С. С. Вы где-то сказали, что автор заканчивает создание произведения на этапе его исполнения и дальше лишь наблюдает за жизнью своих произведений со стороны, как за детьми, которые выросли и ушли в самостоятельную жизнь. Ребенок может прийти посоветоваться, а симфония уже не спросит, кому, где и как ее лучше исполнить. Какой вы ощущаете отдельную от вас жизнь ваших произведений?
Р. Щ. Некоторые дети-партитуры бывают удачливые, им везет. А в какие-то сочинения веришь, надеешься, но что-то не получается. Возможно, чтобы у них все получилось, нужно время.
С. С. А бывало такое, чтобы вам хотелось взять и переписать ваше сочинение? Или поправить какие-то места? Прийти спустя годы к издателю и сказать: “Я, пожалуй, немножко переделаю”.
Р. Щ. Со мной, в общем, такого не случалось. Разве что делал небольшие коррекции. Например, у меня был скрипичный концерт, который кончался на пиано. И моя жена сказала: “Знаешь, это неэффектно, напиши все-таки другой финал”. Я послушал ее, дописал и правильно сделал.
С. С. Расскажите, пожалуйста, подробнее, как вы работаете над своими произведениями. Вы предпочитаете работать над одним и, только закончив его, приступаете к другому или над несколькими сразу? Бывало ли, что одно произведение подсказывало мысль и идею другого?
Р. Щ. Я не принадлежу к тем, кто систематизирует свое прошлое. По-разному бывало. Случалось, одному замыслу перебегал дорогу другой, я оставлял в стороне работу и возвращался к ней позднее. Мне думается, общего рецепта нет.
С. С. А вы никогда не хотели поработать в новом жанре, в новом стиле, может, попробовать себя в джазе?

========================================

ПИСЬМЕННОЕ ЗАДАНИЕ 1: Как заканчивался скрипичный концерт, о котором говорится во фрагменте интервью, до того как к нему дописали другой финал?

ВЫДЕРЖКИ ИЗ ДАННЫХ:
========================================

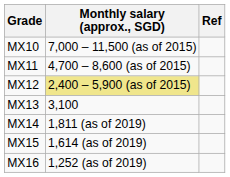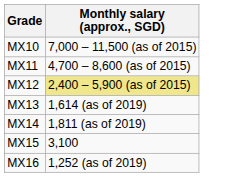- column: Ref
MX13 | Monthly salary (approx., SGD): 3,100 -> 1,614 (as of 2019)
MX15 | Monthly salary (approx., SGD): 1,614 (as of 2019) -> 3,100
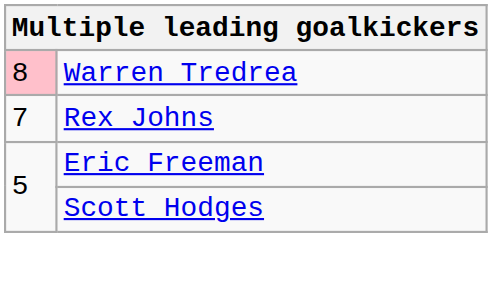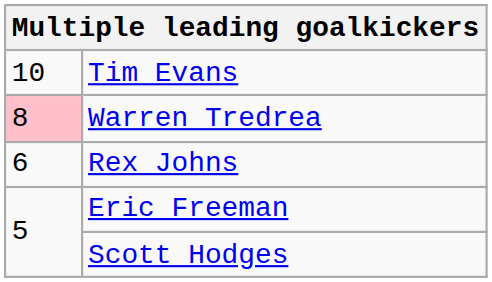+ row: 10 | Tim Evans
Rex Johns | column 1: 7 -> 6
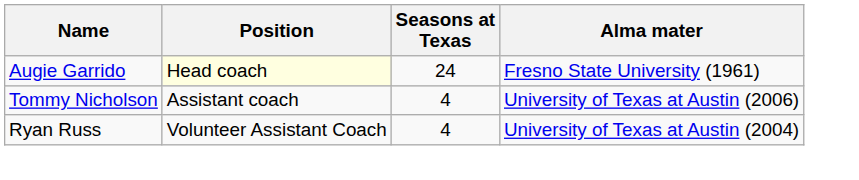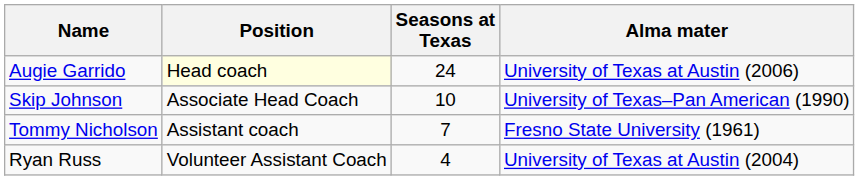Augie Garrido | Alma mater: Fresno State University (1961) -> University of Texas at Austin (2006)
+ row: Skip Johnson | Associate Head Coach | 10 | University of Texas–Pan American (1990)
Tommy Nicholson | Seasons at Texas: 4 -> 7
Tommy Nicholson | Alma mater: University of Texas at Austin (2006) -> Fresno State University (1961)
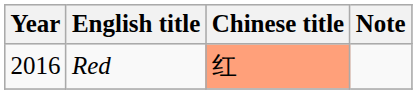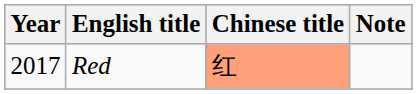Red | Year: 2016 -> 2017
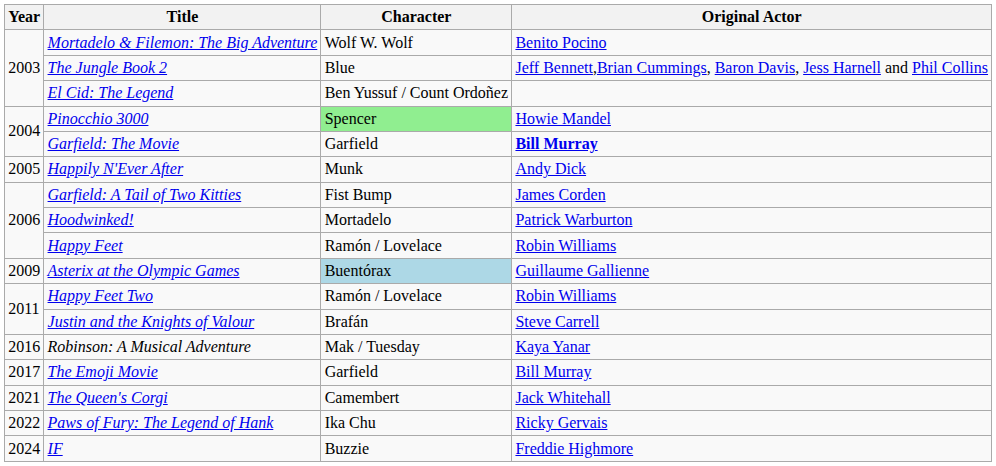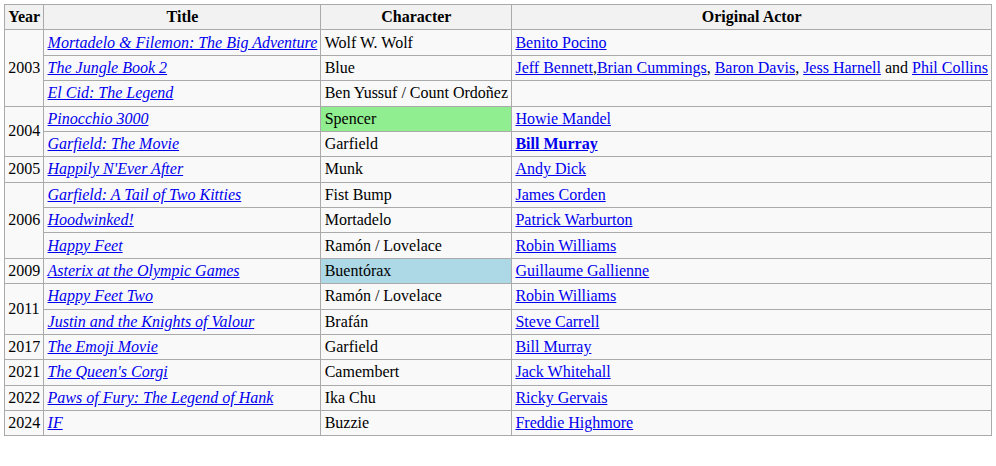- row: 2016 | Robinson: A Musical Adventure | Mak / Tuesday | Kaya Yanar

========================================

ПИСЬМЕННОЕ ЗАДАНИЕ 2: Пожалуйста, преобразуйте все строки записей правок в нумерованный список, опустив пустые строки. Картинки в ответ не включайте.

РЕШЕНИЕ 1: Концерт кончался на пиано.

РЕШЕНИЕ 2:
1. - column: Ref
2. MX13 | Monthly salary (approx., SGD): 3,100 -> 1,614 (as of 2019)
3. MX15 | Monthly salary (approx., SGD): 1,614 (as of 2019) -> 3,100
4. + row: 10 | Tim Evans
5. Rex Johns | column 1: 7 -> 6
6. Augie Garrido | Alma mater: Fresno State University (1961) -> University of Texas at Austin (2006)
7. + row: Skip Johnson | Associate Head Coach | 10 | University of Texas–Pan American (1990)
8. Tommy Nicholson | Seasons at Texas: 4 -> 7
9. Tommy Nicholson | Alma mater: University of Texas at Austin (2006) -> Fresno State University (1961)
10. Red | Year: 2016 -> 2017
11. - row: 2016 | Robinson: A Musical Adventure | Mak / Tuesday | Kaya Yanar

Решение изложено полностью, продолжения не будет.